The US State Department said in an email to The Associated Press this week that the US government was “unceasing” in efforts to secure the release of the local embassy staffers.

Washington shut down its embassy in Yemen, the Arabian Peninsula’s poorest nation, in 2015, as conflict fractured the country.

Armed Houthi fighters attend the funeral procession of rebel fighters. PHOTO: AP

Houthis had swept down from their base in the north the year before at a time of mounting political upheaval, seizing the capital and other territory. A military coalition led by Saudi Arabia entered the war in 2015.

Houthis have rebuffed repeated attempts by the Biden administration to get them into peace talks, and accuse the US of supporting the coalition.

Houthis seized the headquarters of the US Embassy last October. They detained dozens of former staffers, many of whom were later released.

With the latest detention, at least 11 staffers from the closed embassy remain in Houthi custody, however, according to a security official and a family member of the detainees.
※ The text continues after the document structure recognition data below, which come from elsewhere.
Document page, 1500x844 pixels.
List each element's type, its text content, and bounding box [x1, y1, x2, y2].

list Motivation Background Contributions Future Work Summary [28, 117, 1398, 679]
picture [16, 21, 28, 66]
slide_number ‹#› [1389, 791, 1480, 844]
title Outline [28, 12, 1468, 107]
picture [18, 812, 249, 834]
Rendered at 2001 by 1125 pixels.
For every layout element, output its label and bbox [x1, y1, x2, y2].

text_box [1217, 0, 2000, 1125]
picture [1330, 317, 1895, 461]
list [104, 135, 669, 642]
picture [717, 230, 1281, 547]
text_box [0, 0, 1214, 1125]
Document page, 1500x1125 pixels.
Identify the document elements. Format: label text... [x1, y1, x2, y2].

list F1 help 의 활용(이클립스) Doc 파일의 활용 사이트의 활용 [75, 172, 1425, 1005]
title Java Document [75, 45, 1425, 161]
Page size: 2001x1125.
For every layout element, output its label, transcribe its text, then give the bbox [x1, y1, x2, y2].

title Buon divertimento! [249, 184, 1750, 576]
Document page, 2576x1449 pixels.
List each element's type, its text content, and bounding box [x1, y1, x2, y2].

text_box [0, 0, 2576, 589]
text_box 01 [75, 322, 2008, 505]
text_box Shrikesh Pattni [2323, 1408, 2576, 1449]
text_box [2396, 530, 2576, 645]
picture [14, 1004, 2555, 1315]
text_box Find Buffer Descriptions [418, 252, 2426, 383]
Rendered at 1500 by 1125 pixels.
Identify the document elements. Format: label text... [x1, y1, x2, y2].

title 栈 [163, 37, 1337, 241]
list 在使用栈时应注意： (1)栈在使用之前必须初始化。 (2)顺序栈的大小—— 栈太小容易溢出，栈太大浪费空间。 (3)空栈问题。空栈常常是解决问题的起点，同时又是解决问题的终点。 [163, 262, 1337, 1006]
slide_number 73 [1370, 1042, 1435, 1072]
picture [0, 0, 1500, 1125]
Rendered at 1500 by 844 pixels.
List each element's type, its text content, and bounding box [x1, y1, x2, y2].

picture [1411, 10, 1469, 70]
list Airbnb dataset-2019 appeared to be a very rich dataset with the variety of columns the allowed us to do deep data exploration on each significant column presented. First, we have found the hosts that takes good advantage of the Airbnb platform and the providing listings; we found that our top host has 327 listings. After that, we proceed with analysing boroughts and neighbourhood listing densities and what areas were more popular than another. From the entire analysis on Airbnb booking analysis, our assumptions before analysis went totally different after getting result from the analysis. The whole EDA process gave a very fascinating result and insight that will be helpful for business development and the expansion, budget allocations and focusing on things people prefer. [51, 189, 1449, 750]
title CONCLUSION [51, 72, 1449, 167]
The official spoke on condition of anonymity because he was not authorised to speak publicly, and the family member for fear of reprisal. United Nations (UN) agencies

confirmed late last year that the Houthis also had arrested two of their employees in Sanaa in early November. UNESCO and the UN human rights office said no legal grounds were given for their detention.

Both sides in the war in the past have used detainees as leverage in negotiations, including prisoner swaps.

The new detention comes as the Biden administration is considering redesignating the Houthis or individual Houthi leaders as terrorists, a step that carries harsh US government penalties for those doing business with them.